INSTRUCCIÓN DE TRABAJO:
Actualiza el fragmento del texto sobre la servitización que comienza en "La servitización en" y termina después de "vez más determinantes.", y escríbelo de nuevo con "gastos" en lugar de "costos".

TEXTO DE REFERENCIA:
--------------------------------

Servitización: La tendencia que transformó el negocio de la maquinaria agrícola
El sector avanzó hacia un modelo basado en servicios, conocimiento y resultados productivos, una tendencia que quedó expuesta con la reciente capacitación internacional realizada en la Argentina
La maquinaria agrícola a nivel global atraviesa una transformación estructural, donde el negocio dejó de centrarse exclusivamente en la venta de equipos para evolucionar hacia un esquema donde el diferencial está en los servicios asociados, el acompañamiento técnico y la mejora de los resultados productivos. Este proceso, conocido como servitización, redefine la forma en que las empresas se vinculan con los productores.
En términos concretos, la servitización implica que la maquinaria ya no se comercializa como un bien aislado, sino como parte de una solución integral, con el objetivo de garantizar la eficiencia. Esto incluye capacitación, mantenimiento, seguimiento técnico y, en muchos casos, asistencia para optimizar el rendimiento en campo.
Este cambio responde a un escenario global más competitivo, donde los fabricantes buscan diferenciarse no solo por la tecnología de sus equipos, sino por el valor agregado que ofrecen. En ese contexto, el vínculo con el cliente deja de ser transaccional y pasa a ser continuo, con esquemas de trabajo a largo plazo y foco en resultados.
La servitización en el agro
En el agro, esta tendencia cobra especial relevancia debido a la complejidad de los sistemas productivos. Allí la necesidad de maximizar rendimientos y la presión sobre los costos hacen que el conocimiento técnico y el acompañamiento sean factores cada vez más determinantes.
Un ejemplo concreto de esta transformación se observó recientemente en la Argentina, con la visita de un contingente de Nigeria que participó de un programa intensivo de capacitación técnica. La delegación, perteneciente a una compañía agroalimentaria con presencia en más de 60 países, llegó al país para profundizar el uso y mantenimiento de maquinaria ya operativa en sus sistemas productivos.

--------------------------------

DATOS SUMINISTRADOS:
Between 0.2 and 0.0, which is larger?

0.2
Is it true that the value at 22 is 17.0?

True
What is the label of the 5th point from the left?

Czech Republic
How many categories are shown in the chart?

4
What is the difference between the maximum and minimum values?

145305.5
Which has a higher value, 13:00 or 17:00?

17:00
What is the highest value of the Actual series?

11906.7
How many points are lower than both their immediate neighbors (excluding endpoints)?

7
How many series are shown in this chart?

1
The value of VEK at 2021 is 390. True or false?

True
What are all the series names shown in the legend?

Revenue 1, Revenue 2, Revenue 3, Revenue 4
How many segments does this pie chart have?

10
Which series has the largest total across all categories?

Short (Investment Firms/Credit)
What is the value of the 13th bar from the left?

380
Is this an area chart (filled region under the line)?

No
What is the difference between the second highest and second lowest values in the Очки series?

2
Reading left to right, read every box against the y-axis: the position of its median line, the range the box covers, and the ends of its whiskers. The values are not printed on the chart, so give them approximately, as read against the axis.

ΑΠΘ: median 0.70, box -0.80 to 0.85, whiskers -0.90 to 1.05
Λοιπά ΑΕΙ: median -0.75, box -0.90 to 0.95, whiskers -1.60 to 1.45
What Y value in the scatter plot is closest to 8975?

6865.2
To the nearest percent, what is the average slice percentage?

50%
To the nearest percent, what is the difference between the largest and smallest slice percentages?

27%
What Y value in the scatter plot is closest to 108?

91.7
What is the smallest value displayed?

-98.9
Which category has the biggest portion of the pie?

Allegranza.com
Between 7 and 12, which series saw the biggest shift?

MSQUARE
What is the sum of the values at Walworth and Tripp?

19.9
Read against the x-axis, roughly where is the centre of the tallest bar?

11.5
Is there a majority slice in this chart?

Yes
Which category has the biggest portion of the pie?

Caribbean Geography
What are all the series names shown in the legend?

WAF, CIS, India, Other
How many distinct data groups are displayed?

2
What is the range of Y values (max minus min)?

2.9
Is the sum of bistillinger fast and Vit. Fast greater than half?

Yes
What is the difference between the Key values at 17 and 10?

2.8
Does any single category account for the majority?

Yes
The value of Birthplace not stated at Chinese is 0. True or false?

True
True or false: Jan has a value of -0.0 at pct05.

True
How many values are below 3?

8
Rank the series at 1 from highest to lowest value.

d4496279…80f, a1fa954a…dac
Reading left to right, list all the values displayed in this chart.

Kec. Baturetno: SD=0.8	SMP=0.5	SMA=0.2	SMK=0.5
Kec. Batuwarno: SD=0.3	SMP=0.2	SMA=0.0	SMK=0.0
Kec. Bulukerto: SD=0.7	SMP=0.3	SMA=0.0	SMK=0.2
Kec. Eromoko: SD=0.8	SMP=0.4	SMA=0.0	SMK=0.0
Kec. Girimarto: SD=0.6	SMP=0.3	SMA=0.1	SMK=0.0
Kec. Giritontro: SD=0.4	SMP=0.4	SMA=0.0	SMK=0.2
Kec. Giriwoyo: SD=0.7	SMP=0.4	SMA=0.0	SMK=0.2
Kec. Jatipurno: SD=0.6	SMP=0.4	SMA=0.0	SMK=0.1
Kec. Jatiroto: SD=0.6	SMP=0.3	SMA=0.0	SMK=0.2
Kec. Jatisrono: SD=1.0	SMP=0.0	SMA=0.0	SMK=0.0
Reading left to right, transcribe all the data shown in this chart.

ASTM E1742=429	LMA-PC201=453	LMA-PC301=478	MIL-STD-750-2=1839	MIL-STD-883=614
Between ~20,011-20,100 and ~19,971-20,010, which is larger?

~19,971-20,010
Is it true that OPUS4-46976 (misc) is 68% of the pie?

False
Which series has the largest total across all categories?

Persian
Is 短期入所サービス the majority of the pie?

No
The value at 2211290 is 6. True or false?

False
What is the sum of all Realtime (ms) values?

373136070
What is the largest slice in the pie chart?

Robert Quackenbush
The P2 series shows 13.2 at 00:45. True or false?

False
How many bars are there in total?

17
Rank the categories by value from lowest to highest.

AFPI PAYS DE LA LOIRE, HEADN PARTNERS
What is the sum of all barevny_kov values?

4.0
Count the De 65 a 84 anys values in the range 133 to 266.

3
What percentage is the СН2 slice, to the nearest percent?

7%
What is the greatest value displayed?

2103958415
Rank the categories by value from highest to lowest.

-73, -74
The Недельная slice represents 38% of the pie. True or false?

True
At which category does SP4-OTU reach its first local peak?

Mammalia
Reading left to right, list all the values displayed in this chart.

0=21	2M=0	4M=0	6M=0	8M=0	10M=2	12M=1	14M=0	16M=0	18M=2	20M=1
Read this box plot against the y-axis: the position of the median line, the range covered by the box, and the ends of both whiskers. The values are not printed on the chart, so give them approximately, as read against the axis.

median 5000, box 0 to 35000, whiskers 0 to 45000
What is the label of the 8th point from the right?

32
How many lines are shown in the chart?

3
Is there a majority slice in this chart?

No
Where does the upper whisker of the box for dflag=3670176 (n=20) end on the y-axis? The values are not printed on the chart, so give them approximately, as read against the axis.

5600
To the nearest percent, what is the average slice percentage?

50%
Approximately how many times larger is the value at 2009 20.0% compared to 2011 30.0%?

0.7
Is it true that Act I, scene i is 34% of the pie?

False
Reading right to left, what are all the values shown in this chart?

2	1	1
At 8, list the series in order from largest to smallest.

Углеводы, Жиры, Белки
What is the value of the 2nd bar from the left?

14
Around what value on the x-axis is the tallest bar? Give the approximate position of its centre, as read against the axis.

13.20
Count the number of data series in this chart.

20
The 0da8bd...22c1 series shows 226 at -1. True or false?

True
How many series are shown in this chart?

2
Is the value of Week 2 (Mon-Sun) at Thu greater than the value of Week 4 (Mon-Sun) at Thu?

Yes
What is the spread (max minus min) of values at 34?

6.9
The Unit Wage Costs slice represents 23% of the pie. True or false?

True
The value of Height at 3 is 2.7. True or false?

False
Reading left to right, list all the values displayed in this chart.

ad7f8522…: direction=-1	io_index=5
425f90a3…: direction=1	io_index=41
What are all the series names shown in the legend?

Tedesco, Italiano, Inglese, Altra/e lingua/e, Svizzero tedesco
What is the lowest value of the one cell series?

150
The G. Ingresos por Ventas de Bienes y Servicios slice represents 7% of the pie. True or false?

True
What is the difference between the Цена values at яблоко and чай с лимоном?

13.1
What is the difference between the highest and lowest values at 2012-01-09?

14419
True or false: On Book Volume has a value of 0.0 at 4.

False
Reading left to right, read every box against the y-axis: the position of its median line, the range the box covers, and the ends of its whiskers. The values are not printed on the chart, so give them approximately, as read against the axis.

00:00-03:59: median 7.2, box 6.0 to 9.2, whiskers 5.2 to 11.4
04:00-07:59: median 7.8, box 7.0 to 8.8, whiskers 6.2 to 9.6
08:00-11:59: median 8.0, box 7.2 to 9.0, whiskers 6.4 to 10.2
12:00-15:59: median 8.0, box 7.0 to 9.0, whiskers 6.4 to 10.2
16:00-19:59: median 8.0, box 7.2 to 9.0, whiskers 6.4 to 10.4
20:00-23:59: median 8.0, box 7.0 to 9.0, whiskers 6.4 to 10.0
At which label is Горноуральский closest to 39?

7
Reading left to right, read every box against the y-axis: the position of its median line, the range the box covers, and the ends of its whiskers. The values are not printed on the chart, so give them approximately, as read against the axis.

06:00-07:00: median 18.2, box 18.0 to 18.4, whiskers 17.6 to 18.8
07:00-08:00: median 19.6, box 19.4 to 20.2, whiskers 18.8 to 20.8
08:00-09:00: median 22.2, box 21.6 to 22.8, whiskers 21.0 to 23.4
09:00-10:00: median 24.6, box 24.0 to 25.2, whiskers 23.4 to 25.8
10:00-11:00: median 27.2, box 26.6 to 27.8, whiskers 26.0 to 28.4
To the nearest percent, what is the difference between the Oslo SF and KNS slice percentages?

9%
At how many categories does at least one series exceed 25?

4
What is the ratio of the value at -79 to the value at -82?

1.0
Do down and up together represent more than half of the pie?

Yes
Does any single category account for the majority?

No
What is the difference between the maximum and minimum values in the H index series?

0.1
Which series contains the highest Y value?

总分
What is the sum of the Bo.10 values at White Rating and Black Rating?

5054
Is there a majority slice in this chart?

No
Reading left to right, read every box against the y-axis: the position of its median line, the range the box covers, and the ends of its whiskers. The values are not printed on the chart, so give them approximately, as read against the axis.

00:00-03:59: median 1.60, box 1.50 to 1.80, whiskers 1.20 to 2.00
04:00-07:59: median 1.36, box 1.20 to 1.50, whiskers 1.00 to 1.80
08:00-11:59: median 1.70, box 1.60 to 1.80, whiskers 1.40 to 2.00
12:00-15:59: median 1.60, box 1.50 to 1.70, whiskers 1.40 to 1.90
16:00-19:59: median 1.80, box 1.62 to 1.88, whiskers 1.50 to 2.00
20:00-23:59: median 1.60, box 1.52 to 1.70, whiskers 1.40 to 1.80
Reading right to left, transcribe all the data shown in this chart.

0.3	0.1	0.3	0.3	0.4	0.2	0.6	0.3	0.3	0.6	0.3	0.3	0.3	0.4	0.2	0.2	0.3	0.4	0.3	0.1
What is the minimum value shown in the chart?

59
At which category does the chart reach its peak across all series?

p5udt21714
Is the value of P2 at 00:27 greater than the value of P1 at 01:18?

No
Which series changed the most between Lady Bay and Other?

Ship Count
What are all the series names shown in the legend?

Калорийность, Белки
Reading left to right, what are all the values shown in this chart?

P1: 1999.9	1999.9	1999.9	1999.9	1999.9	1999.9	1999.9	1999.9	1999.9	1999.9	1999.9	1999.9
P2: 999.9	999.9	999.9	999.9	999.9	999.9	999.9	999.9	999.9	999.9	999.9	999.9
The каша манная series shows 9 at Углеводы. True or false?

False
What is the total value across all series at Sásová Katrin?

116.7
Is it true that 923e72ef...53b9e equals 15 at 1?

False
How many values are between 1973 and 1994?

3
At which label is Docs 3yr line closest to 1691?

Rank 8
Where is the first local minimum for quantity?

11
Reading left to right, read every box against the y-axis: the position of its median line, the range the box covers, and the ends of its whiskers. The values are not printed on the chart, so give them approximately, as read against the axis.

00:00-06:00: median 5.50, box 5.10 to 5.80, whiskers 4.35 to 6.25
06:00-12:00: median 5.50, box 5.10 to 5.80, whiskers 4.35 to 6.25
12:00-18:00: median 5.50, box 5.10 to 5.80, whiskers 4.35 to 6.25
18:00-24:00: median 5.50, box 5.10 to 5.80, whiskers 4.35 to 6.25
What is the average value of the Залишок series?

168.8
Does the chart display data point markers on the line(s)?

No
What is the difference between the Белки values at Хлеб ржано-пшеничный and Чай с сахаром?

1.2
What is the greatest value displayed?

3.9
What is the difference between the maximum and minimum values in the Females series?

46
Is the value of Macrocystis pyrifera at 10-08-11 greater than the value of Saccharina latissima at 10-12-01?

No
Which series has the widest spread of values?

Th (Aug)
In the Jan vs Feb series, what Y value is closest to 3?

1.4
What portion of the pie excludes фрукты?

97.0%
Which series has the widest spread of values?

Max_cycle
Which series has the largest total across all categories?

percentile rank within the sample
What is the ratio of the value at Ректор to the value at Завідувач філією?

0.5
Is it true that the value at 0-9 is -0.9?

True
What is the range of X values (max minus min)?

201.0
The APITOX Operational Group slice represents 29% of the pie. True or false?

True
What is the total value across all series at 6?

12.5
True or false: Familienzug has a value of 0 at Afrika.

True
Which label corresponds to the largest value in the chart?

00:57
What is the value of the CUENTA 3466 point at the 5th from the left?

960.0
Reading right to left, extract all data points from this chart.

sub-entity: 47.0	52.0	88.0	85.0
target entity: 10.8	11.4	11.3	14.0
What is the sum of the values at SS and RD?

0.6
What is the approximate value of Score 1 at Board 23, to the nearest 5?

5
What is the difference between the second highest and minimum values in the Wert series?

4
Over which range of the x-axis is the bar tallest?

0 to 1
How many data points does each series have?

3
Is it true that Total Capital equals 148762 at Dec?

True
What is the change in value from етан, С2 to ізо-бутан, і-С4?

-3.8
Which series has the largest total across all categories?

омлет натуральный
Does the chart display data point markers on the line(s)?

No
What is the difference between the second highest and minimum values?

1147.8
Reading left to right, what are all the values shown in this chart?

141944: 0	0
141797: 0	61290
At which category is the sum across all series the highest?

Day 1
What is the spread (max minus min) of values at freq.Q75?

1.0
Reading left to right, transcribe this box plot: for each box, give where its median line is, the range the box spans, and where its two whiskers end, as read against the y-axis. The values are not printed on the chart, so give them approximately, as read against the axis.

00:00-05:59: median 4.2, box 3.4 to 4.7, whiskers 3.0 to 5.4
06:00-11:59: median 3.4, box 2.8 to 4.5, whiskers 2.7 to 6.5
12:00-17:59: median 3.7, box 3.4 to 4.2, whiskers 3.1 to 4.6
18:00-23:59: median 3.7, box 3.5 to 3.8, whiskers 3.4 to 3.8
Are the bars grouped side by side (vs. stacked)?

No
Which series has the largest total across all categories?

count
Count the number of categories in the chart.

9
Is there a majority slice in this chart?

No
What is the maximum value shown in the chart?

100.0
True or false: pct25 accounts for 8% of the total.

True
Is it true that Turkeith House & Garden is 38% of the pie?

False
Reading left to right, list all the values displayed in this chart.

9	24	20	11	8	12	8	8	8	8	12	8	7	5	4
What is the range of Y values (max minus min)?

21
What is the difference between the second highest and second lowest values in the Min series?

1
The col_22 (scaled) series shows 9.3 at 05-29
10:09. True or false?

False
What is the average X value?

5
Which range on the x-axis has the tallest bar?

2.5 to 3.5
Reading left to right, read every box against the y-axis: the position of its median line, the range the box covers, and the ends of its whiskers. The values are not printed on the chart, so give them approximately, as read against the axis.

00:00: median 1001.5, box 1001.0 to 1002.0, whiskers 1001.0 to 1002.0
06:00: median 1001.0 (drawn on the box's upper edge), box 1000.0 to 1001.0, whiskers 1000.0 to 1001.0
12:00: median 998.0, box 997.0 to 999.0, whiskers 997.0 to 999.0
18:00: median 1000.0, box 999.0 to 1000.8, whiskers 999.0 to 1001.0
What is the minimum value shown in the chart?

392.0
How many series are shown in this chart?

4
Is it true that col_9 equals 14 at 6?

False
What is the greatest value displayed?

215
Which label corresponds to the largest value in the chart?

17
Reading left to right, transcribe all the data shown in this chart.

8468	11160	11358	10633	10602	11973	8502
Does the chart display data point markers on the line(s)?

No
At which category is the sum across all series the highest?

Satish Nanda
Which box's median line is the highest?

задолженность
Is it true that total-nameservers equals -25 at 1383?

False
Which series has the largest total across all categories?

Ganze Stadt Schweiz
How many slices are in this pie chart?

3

--------------------------------

SOLUCIÓN PROPUESTA:
La servitización en el agro
En el agro, esta tendencia cobra especial relevancia debido a la complejidad de los sistemas productivos. Allí la necesidad de maximizar rendimientos y la presión sobre los gastos hacen que el conocimiento técnico y el acompañamiento sean factores cada vez más determinantes.